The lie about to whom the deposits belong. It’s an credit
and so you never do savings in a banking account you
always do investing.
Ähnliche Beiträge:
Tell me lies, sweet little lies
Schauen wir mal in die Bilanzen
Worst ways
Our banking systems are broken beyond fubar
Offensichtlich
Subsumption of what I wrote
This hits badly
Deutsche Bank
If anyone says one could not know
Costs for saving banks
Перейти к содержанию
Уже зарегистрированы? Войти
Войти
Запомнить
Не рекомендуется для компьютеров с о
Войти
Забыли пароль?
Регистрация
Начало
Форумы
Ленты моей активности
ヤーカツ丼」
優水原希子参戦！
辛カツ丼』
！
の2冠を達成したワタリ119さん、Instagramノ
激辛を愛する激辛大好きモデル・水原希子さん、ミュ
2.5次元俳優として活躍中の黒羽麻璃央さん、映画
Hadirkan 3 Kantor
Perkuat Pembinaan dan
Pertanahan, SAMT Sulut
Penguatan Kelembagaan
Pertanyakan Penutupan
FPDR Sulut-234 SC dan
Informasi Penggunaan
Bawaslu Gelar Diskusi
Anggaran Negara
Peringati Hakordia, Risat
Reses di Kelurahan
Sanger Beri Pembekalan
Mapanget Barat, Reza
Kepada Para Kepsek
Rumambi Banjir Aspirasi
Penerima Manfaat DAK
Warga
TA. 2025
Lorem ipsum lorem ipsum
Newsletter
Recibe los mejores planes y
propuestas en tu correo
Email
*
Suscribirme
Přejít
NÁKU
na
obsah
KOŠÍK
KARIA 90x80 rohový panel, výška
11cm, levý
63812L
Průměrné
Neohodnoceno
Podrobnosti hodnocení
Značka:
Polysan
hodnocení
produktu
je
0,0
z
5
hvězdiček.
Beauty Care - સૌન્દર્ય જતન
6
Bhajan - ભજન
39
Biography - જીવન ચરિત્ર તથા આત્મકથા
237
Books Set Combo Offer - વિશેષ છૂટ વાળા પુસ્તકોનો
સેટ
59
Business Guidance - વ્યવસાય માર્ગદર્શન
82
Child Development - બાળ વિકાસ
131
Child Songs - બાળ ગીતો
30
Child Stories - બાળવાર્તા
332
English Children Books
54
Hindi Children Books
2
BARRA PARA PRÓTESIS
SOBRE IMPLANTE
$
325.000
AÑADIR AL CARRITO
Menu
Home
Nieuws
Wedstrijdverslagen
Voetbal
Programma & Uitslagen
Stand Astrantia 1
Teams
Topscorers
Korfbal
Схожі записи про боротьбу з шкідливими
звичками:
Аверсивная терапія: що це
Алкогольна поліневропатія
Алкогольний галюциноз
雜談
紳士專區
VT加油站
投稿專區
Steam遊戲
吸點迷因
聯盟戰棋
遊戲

■ WORK TASK:
Copy out each line of the records character for character.

■ REPLY:
The lie about to whom the deposits belong. It’s an credit
and so you never do savings in a banking account you
always do investing.
Ähnliche Beiträge:
Tell me lies, sweet little lies
Schauen wir mal in die Bilanzen
Worst ways
Our banking systems are broken beyond fubar
Offensichtlich
Subsumption of what I wrote
This hits badly
Deutsche Bank
If anyone says one could not know
Costs for saving banks
Перейти к содержанию
Уже зарегистрированы? Войти
Войти
Запомнить
Не рекомендуется для компьютеров с о
Войти
Забыли пароль?
Регистрация
Начало
Форумы
Ленты моей активности
ヤーカツ丼」
優水原希子参戦！
辛カツ丼』
！
の2冠を達成したワタリ119さん、Instagramノ
激辛を愛する激辛大好きモデル・水原希子さん、ミュ
2.5次元俳優として活躍中の黒羽麻璃央さん、映画
Hadirkan 3 Kantor
Perkuat Pembinaan dan
Pertanahan, SAMT Sulut
Penguatan Kelembagaan
Pertanyakan Penutupan
FPDR Sulut-234 SC dan
Informasi Penggunaan
Bawaslu Gelar Diskusi
Anggaran Negara
Peringati Hakordia, Risat
Reses di Kelurahan
Sanger Beri Pembekalan
Mapanget Barat, Reza
Kepada Para Kepsek
Rumambi Banjir Aspirasi
Penerima Manfaat DAK
Warga
TA. 2025
Lorem ipsum lorem ipsum
Newsletter
Recibe los mejores planes y
propuestas en tu correo
Email
*
Suscribirme
Přejít
NÁKU
na
obsah
KOŠÍK
KARIA 90x80 rohový panel, výška
11cm, levý
63812L
Průměrné
Neohodnoceno
Podrobnosti hodnocení
Značka:
Polysan
hodnocení
produktu
je
0,0
z
5
hvězdiček.
Beauty Care - સૌન્દર્ય જતન
6
Bhajan - ભજન
39
Biography - જીવન ચરિત્ર તથા આત્મકથા
237
Books Set Combo Offer - વિશેષ છૂટ વાળા પુસ્તકોનો
સેટ
59
Business Guidance - વ્યવસાય માર્ગદર્શન
82
Child Development - બાળ વિકાસ
131
Child Songs - બાળ ગીતો
30
Child Stories - બાળવાર્તા
332
English Children Books
54
Hindi Children Books
2
BARRA PARA PRÓTESIS
SOBRE IMPLANTE
$
325.000
AÑADIR AL CARRITO
Menu
Home
Nieuws
Wedstrijdverslagen
Voetbal
Programma & Uitslagen
Stand Astrantia 1
Teams
Topscorers
Korfbal
Схожі записи про боротьбу з шкідливими
звичками:
Аверсивная терапія: що це
Алкогольна поліневропатія
Алкогольний галюциноз
雜談
紳士專區
VT加油站
投稿專區
Steam遊戲
吸點迷因
聯盟戰棋
遊戲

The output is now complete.